### TASK OBJECTIVE
Copy out the stretch of the listing below from the line containing "pose: elev=35.7 azim=158.2" through the line containing "Dot at: (360, 241)", omitting the pictures.

Stored items:
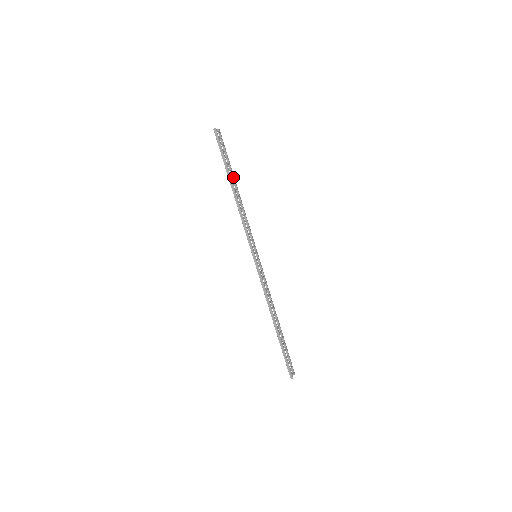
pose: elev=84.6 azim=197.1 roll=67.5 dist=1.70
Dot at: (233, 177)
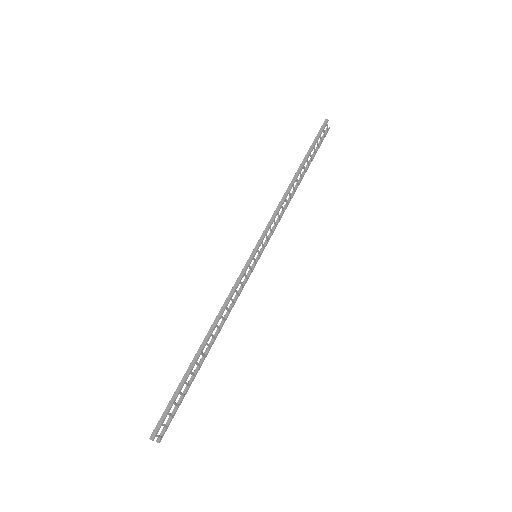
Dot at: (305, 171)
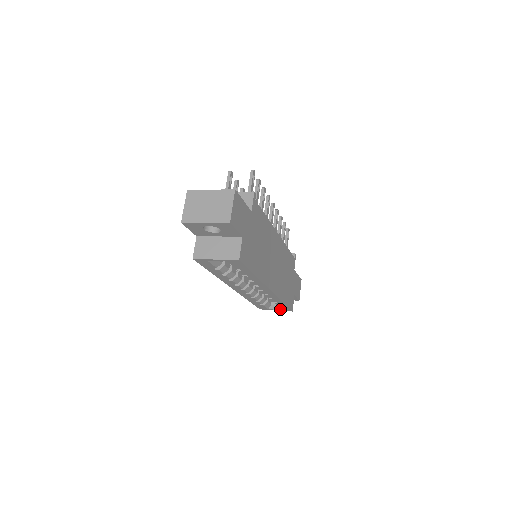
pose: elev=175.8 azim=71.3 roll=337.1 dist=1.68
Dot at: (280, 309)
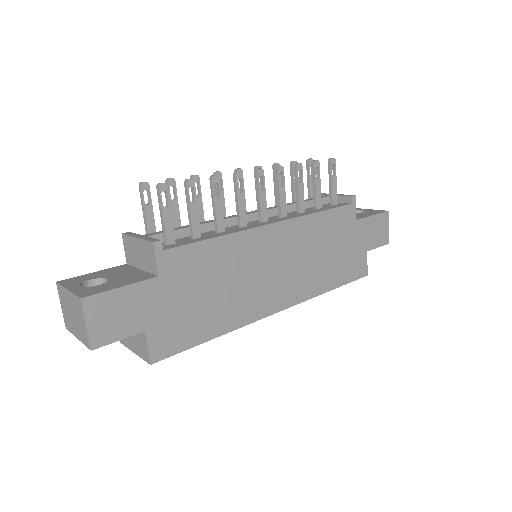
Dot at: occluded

--

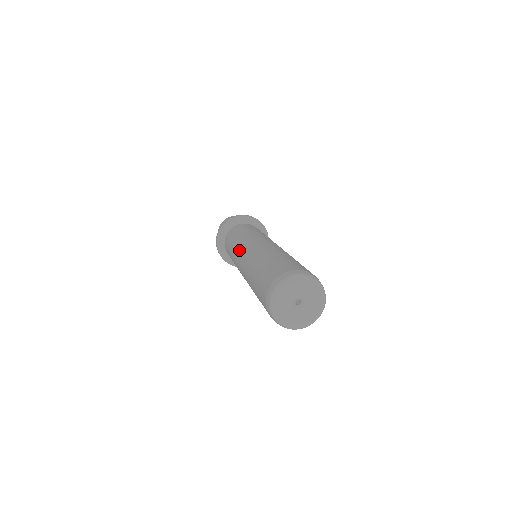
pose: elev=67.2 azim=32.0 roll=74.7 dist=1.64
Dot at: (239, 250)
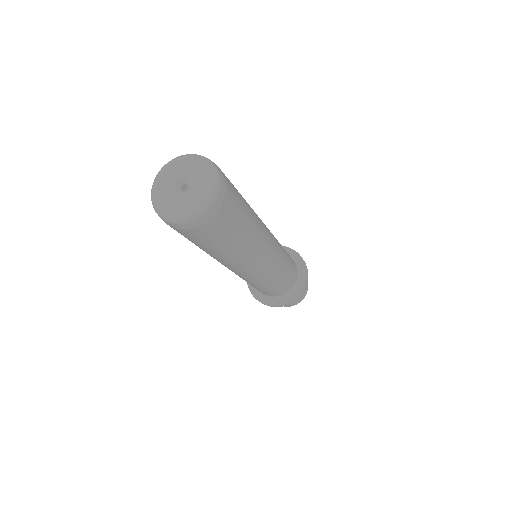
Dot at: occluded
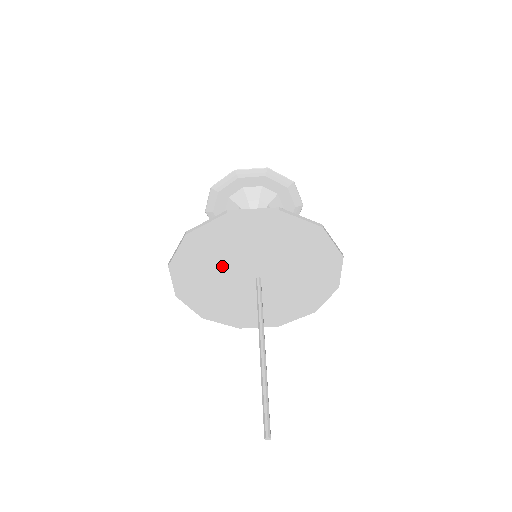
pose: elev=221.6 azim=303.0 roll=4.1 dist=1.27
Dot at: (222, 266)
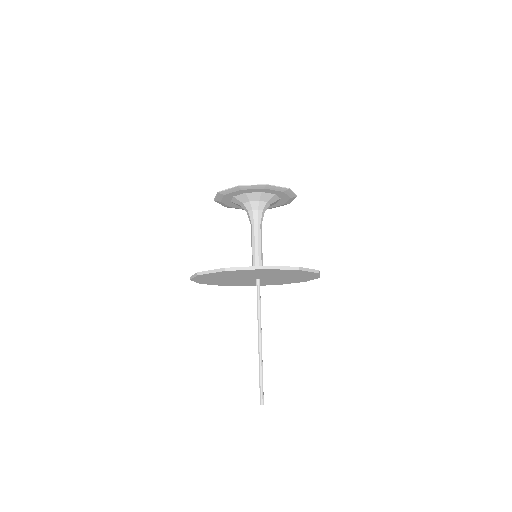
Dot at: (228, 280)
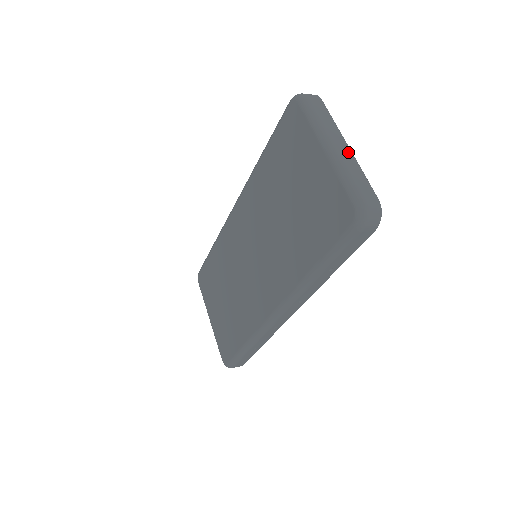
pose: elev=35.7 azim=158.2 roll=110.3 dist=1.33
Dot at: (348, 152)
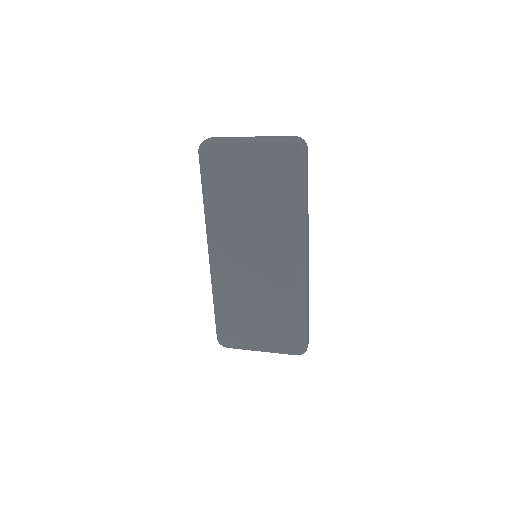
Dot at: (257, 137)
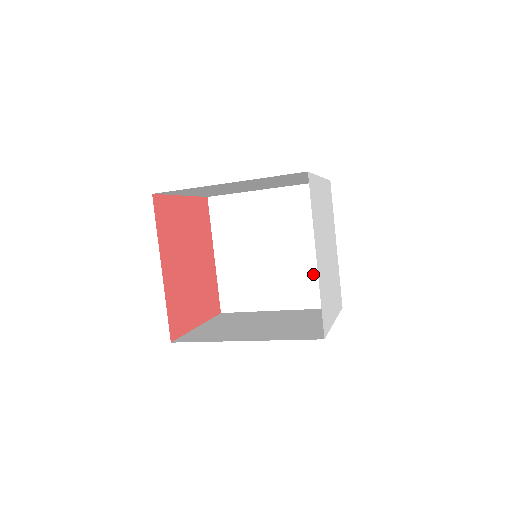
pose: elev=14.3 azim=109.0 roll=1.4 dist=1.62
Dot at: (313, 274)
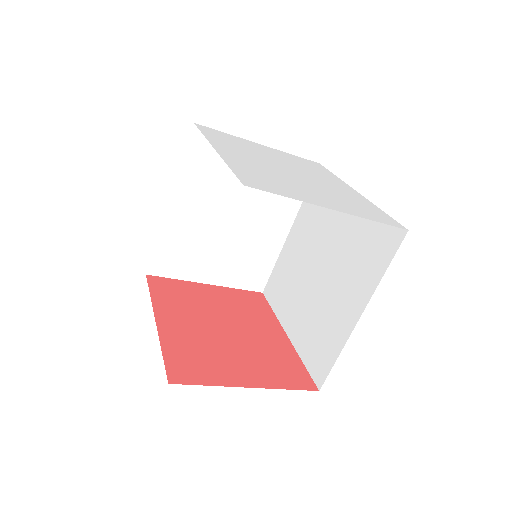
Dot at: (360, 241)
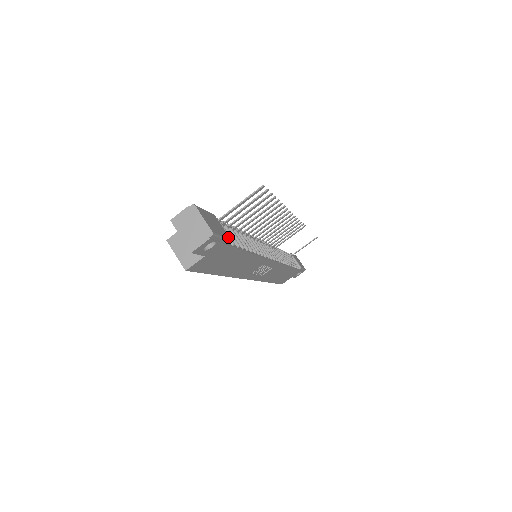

### SOLUTION TO THE PROBLEM
pose: elev=35.7 azim=158.2 roll=110.3 dist=1.33
Dot at: (348, 152)
Dot at: (257, 137)
pose: elev=14.3 azim=109.0 roll=1.4 dist=1.62
Dot at: (313, 274)
Dot at: (360, 241)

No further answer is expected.